* [YOUR ASSIGNMENT] Report every line in the rows below that contains the word "frame", copying each such line in full.

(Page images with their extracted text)

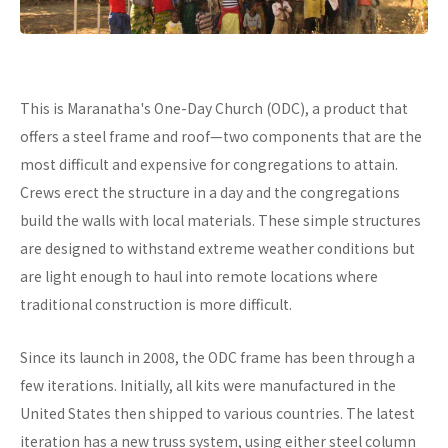
This is Maranatha's One-Day Church (ODC), a product that
offers a steel frame and roof—two components that are the
most difficult and expensive for congregations to attain.
Crews erect the structure in a day and the congregations
build the walls with local materials. These simple structures
are designed to withstand extreme weather conditions but
are light enough to haul into remote locations where
traditional construction is more difficult.
Since its launch in 2008, the ODC frame has been through a
few iterations. Initially, all kits were manufactured in the
United States then shipped to various countries. The latest
iteration has a new truss system, using either steel column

* [EXPECTED ANSWER]
offers a steel frame and roof—two components that are the
Since its launch in 2008, the ODC frame has been through a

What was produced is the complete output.